Oh yes - I got through the midwife visit OK, I had bought posh biscuits from Marks and made her a cuppa, which she didn't see as attempts at bribery despite the warnings from my friend at work. She turned up with a padawan midwife in tow and they spent the time asking about my medical history and writing stuff down in the book they gave me. I was told not to take the antihistamines I'm usually on, I lied barefacedly and promised I hadn't been and wouldn't do. Bollocks to that. There was also lots of "don't eat this.. don't eat that.." but then she told me that I was alright to drink alcohol (despite me telling her that I'm really not a big drinker and I can take it or leave it) as long as it was in moderation, ie, don't get shitfaced. So make your bloody mind up woman. I'm not to take the tablets I've been on for years which I'm very uncomfortable without, and for which there is no conclusive proof that they're harmful in pregnancy but there's also none to say they're OK, but alcohol (which there is a lot of proof about - syndromes and nasty-sounding stuff) is fine. W-w-w-what-everrr. I really get the impression that people don't actually fully understand what the hell is happening to a pregnant woman, and they are making it up as they go along. She gave me a prime example of this herself: in the 70s (ie, when I was being born), mothers were expressly told to eat liver (for the protein content) and drink Guinness (for the iron). Now they've decided that liver and Guinness are Bad. Give it another 30 years and they'll have changed their minds again.

Then she asked me where I wanted to give birth... Now up til this point it had sort of occurred to me that giving actual birth might be a vague possibility, way off in the future, but not the kind of thing I really need to worry about right now. The two of them were chatting about it like it was a given. Hmmm.

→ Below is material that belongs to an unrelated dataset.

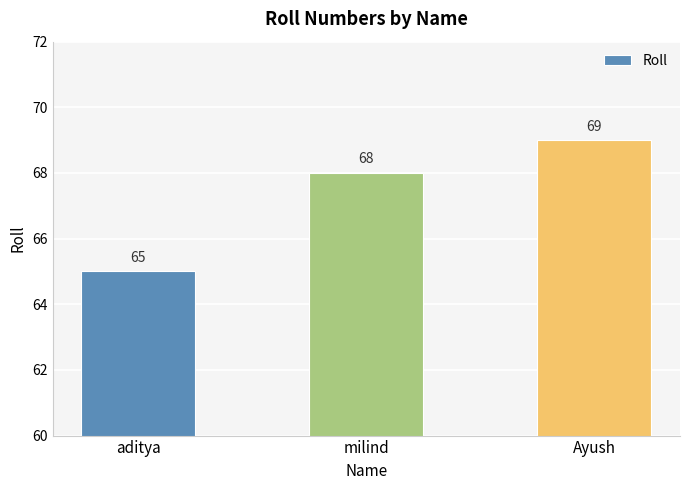

Reading left to right, list all the values displayed in this chart.

65	68	69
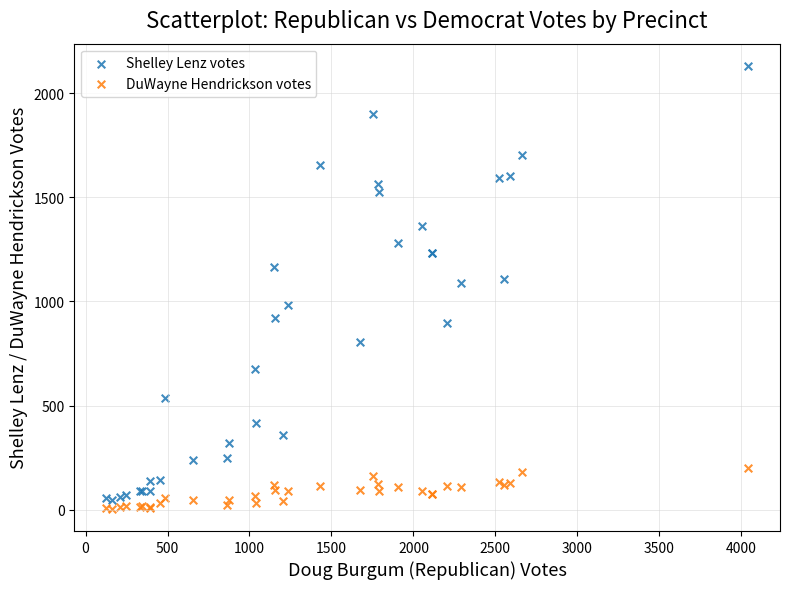

Which series has the largest Y range (max minus min)?

Shelley Lenz votes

One good thing though - I didn't get any shit off them for wanting to bottlefeed. They didn't give a stuff. We're going to get on just fine.

The pram/pushchair thingmy turned up as well (Thank you ebay woman, I take back all the pikey comments from earlier). We took it round to the Mother in Law's, and spent an afternoon learning how to put the bloody thing together. Well, I say we, I mean the Husband was happily clipping things on and turning cogs and what have you, I drank tea and watched Dick van Dyke in Diagnosis Murder with the Mother in Law's friend. Then I was told I "had to learn" so I sulkily watched as he demonstrated (the Husband, not DvD) how to attach a seating jobby to the frame. "It's your go now." I clambered around, pushed things on and stood back smugly.
The seating jobby, slowly at first, then with gathering momentum, pivoted backwards, catapulted over and ended with a solid-sounding crunch 180 degrees from where it should have been according to the picture in the instructions. I found the whole thing wonderfully hilarious, but when I finally picked myself off the floor and looked up, there was the Husband, Mother in Law, Stepfather in Law and Mother in Law's friend all looking aghast at me. The husband murmured "Must remember to buy a crash helmet for it."

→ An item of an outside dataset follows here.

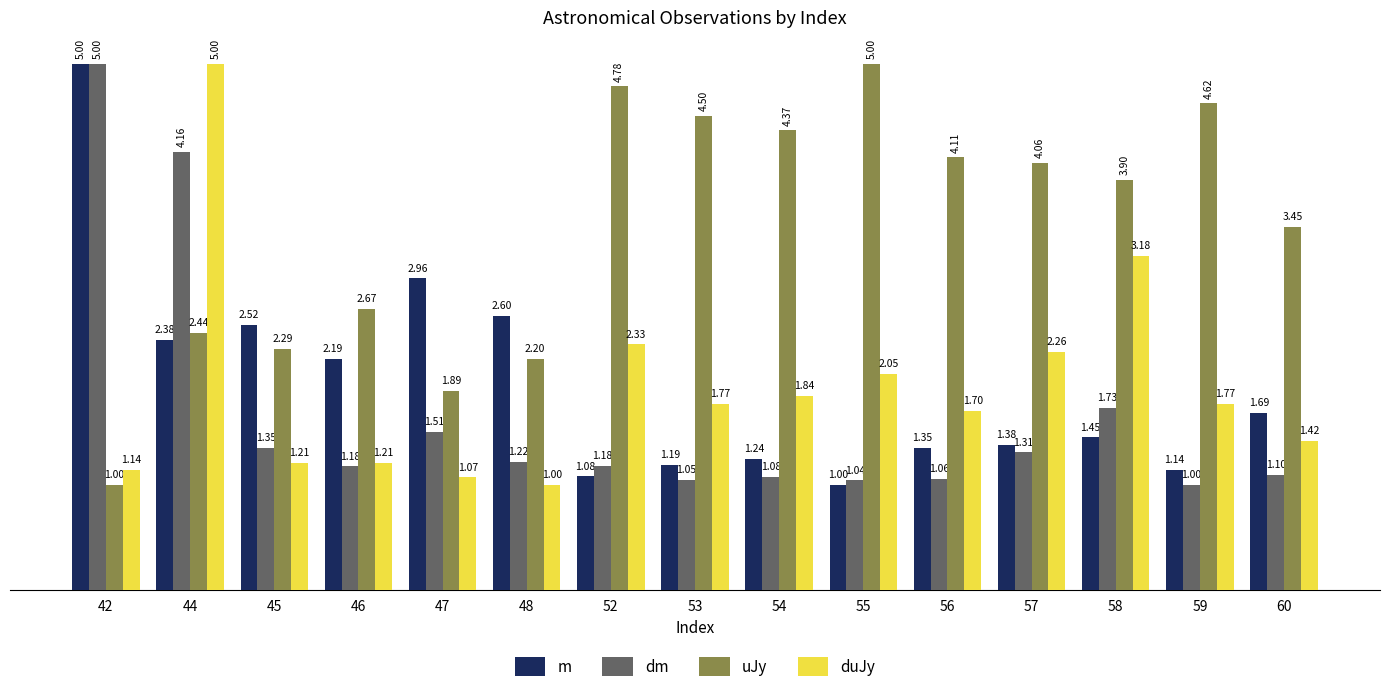

How many categories are shown in the chart?

15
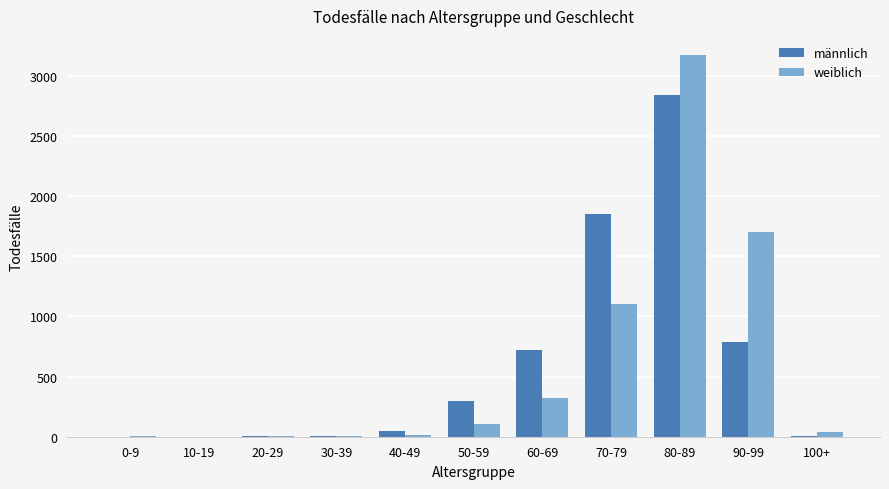

What is the average value of the männlich series?

596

Oh by the way, we've heard it, and it's still in there. I had to have an antenatal check, which just means you wee on a flimsy little plastic strip (not as easy as I thought it was going to be - as soon as the wee hit it, it sprayed off and back on my hand. Lovely) and they hold it up against a tiny paint chart to see if you're Diabetic or have Proteins or if your wee is Lemon Chiffon or Spring Breeze, then they take your blood pressure (which I think is something they do just for the look of it) and then they put a microphone thing on my stomach (more cold blue jelly again here). She couldn't find it at first, but then after a couple of pops and screeches like on the proximity detector the Marines have in Aliens, there was a very determined POW-POW-POW-POW. Then the sound of my lunch going past.